Mr FENTON (Maribyrnong) . - Surely it is competent for a Committee of this House to give instructions to the Government on occasions. We may be practically unanimous in regard to a certain course of procedure, and ought to be in a position to exercise our judgment in that direction. The object of the amendment is to give an instruction to the Ministry to avoid the creation of a new Department, which may make greater demands upon the public purse, and to draft the measure on lines that will enable the work of repatriation to be conducted as it has been in the past. From every quarter we have had the information that the task of the Administration in the matter of repatriation is, in most aspects, coming to an. end; but that only seems to be an incentive to this "economy" Government to establish a new Department. I support the amendment, because I am opposed to the Government creating expensive machinery which is quite unnecessary.

Mr Laird Smith - The honorable member wishes to wreck the Bill.

Mr FENTON - That is not so. If the amendment is accepted, it will simply be an instruction to the Government to bring in a Bill in accordance with the wishes of the Committee. All the benefits given by the Bill will remain, but they will be administered differently. Evidently the Government are too prone to spend public money, because they grasp at the opportunity given to them to do so by. a Chamber that has no control of the public purse. We are the people who are responsible to our constituencies for the expenditure of public moneys, and we ought to guard the public purse jealously.
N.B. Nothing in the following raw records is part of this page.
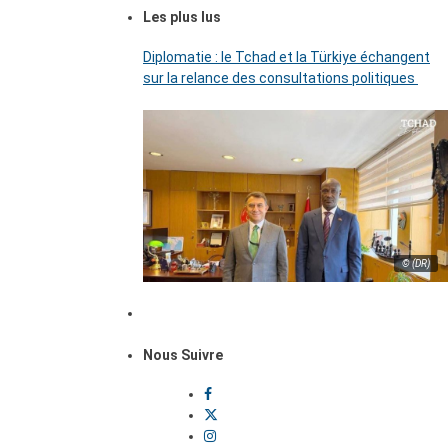
Les plus lus
Diplomatie : le Tchad et la Türkiye échangent
sur la relance des consultations politiques
© (DR)
Nous Suivre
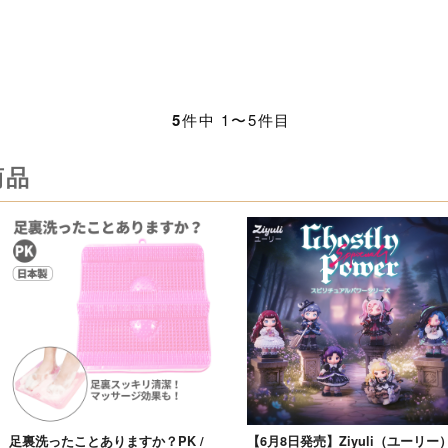
5
件中 1〜5件目
商品
足裏洗ったことありますか？PK /
【6月8日発売】Ziyuli（ユーリー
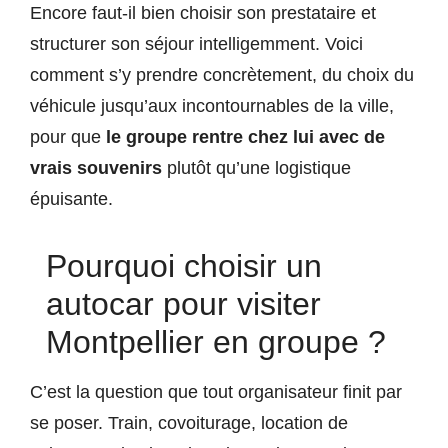
Encore faut-il bien choisir son prestataire et
structurer son séjour intelligemment. Voici
comment s’y prendre concrètement, du choix du
véhicule jusqu’aux incontournables de la ville,
pour que
le groupe rentre chez lui avec de
vrais souvenirs
plutôt qu’une logistique
épuisante.
Pourquoi choisir un
autocar pour visiter
Montpellier en groupe ?
C’est la question que tout organisateur finit par
se poser. Train, covoiturage, location de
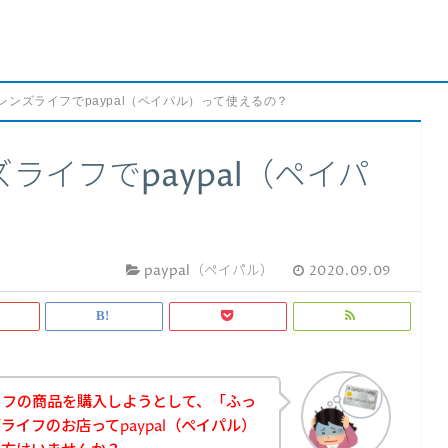
レンズライフでpaypal（ペイパル）って使えるの？
ライフでpaypal（ペイパ
paypal（ペイパル）
2020.09.09
イフの商品を購入しようとして、「ふっ
イフのお店ってpaypal（ペイパル）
The Government delight in ruthlessly scattering public money, and I hope the country will realize that when we provided that the Commissioners were to be appointed for a term of three years instead of five we were taking a step in the right direction.

Dr MALONEY (MELBOURNE, VICTORIA) - The Senate was counted out to-day.

Mr FENTON - I do not think that we should take much notice of the Senate.

Mr Poynton - Let us take a division.

Mr FENTON - I am prepared to assist in that direction, but I must, answer the extraordinary statement of the Minister, that by carrying the amendment we will be depriving the soldiers of the benefits that would accrue to them. It is a most cruel and unfair statement, and is not in accordance with fact, because no Government would be prepared, even if the amendment were carried, to drop the Bill and thus deprive those who are to benefit. I shall vote for the amendment in the hope that it will be carried, because I believe the Repatriation Department will proceed smoothly under the old regime, and that it is altogether unnecessary to create another Department.